(Records shown)

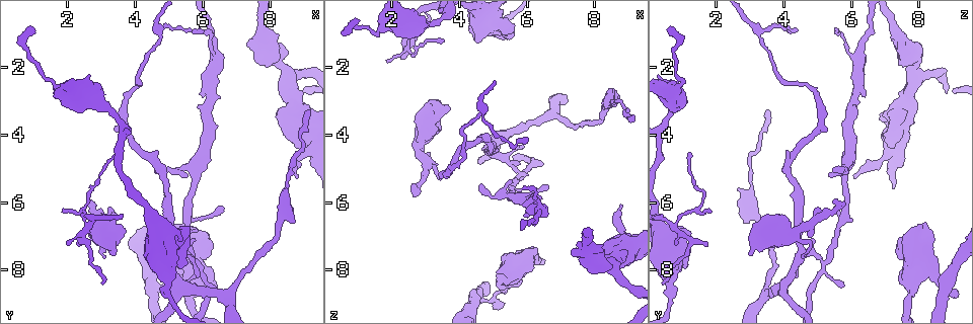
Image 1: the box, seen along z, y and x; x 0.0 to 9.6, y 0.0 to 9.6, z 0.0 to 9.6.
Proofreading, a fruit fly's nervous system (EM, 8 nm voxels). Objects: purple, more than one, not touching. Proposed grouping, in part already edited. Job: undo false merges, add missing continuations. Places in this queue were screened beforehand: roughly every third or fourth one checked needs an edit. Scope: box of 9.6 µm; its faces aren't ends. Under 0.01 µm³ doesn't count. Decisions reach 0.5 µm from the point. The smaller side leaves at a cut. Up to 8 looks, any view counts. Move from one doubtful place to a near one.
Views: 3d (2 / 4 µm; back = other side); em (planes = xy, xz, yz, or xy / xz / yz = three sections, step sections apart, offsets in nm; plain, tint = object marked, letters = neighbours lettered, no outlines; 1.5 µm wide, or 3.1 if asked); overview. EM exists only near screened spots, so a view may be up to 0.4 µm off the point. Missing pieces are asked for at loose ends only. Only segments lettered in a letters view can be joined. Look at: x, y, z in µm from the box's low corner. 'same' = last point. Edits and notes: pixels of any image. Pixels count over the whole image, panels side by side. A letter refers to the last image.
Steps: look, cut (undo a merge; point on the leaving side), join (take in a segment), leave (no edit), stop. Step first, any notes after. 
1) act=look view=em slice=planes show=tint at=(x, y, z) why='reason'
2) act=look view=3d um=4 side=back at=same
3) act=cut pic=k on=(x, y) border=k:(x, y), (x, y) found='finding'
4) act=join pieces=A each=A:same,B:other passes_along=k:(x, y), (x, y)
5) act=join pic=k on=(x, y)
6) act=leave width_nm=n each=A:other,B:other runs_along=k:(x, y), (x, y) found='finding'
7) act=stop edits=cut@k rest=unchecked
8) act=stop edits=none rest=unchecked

act=look view=3d um=2 at=(4.60, 5.05, 5.55) why='free end'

(End Records shown)

-- Exercise instructions --
Every line from the one that contains "3) act=cut pic=k" down to and including the last line of the records above must be set down exactly, with nothing else.

-- Response to this task --
3) act=cut pic=k on=(x, y) border=k:(x, y), (x, y) found='finding'
4) act=join pieces=A each=A:same,B:other passes_along=k:(x, y), (x, y)
5) act=join pic=k on=(x, y)
6) act=leave width_nm=n each=A:other,B:other runs_along=k:(x, y), (x, y) found='finding'
7) act=stop edits=cut@k rest=unchecked
8) act=stop edits=none rest=unchecked

act=look view=3d um=2 at=(4.60, 5.05, 5.55) why='free end'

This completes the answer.